David Silbey, a military historian at Cornell University, said it was “almost a positive for Kim Jong Un to be threatened by the U.S.”

“It fits into his narrative that the West is coming after him,” Silbey said.

However, China has some leverage over North Korea, Silbey said, and the U.S. may be able to pressure Beijing to curb any emerging deal.

“The question becomes whether we can convince them or push them to use that leverage against North Korea,” Silbey said. “I don’t see the Chinese stepping in to do this. From their perspective, this is a nice distraction for us.”

While the terms of the potential deal are not clear, it could end up being very lucrative for North Korea.

Pyongyang needs more food to feed its population, oil for energy and critical technology for a variety of uses in its nuclear program, including the miniaturization of nuclear warheads and improved technology for satellites after recent failed launches.

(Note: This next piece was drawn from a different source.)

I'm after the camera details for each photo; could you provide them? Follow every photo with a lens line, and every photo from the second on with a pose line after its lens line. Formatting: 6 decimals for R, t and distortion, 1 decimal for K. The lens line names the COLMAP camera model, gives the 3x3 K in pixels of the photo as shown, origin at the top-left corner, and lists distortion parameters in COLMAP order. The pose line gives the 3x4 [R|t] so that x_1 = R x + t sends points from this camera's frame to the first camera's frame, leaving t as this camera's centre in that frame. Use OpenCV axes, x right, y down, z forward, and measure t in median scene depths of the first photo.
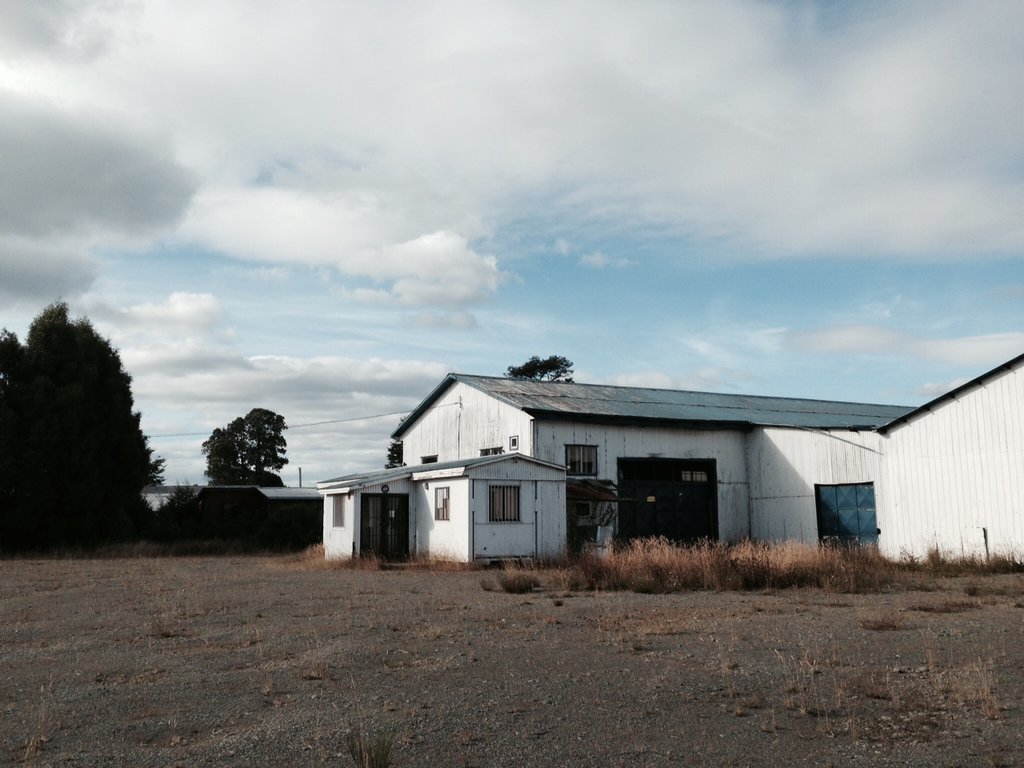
lens RADIAL K [[930.5, 0, 512.0], [0, 930.5, 384.0], [0, 0, 1]] dist [0.131115, -0.209845]
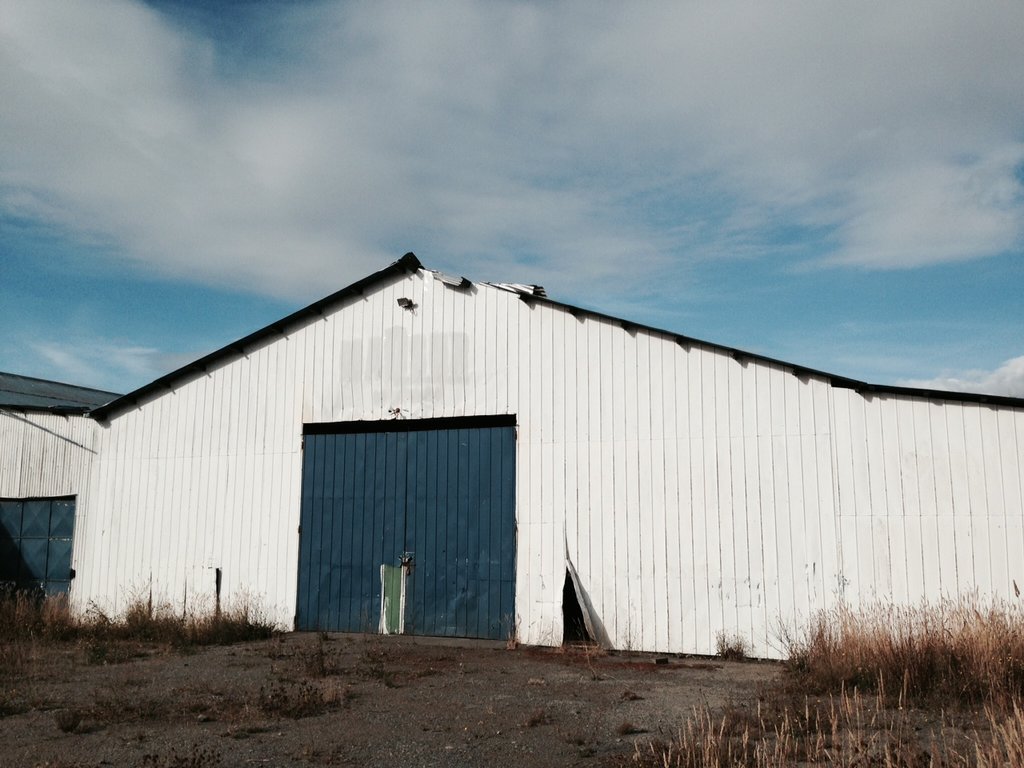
lens RADIAL K [[930.5, 0, 512.0], [0, 930.5, 384.0], [0, 0, 1]] dist [0.131115, -0.209845]
pose [[0.791016, 0.113372, 0.601199, 0.225075], [-0.095992, 0.993508, -0.061053, 0.040532], [-0.604217, -0.009417, 0.796764, 0.321384]]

North Korea also wants to weaken its dependence on China as a trading partner, said Naoko Aoki, an associate political scientist with the RAND Corporation focusing on East Asian security.

“North Korea and China have a very difficult relationship. They’re sometimes very close. Sometimes close from the outside but not too friendly privately,” she said. “For any opportunity to diversify that would be a good opportunity from the North Korean perspective, and at this point they don’t have too many friends.”

On Russia’s side, the deal would expand its informal alliance of eastern authoritarian powers — with a common interest in undermining American power.

Iran, for example, has supplied Russia with suicide drones for use in Ukraine and was invited into the BRICS (Brazil, Russia, India, China, South Africa) economic alliance last month.

China has declared a “no limits” partnership with Russia while conducting frequent drills with Moscow during the Ukraine war.

“Russia’s motivation here is not just to demonstrate that it can sustain its advantages and artillery for a long time to come. It’s also part of a broader trend on the part of Russia and China to be reaching out to parts of the global south that the United States has labeled rogues,” said Beebe of the Quincy Institute.

“That includes North Korea. It includes Iran and it is, in part, an attempt to demonstrate to the United States that it no longer has the ability to isolate and punish the states the way it did 20 years ago.”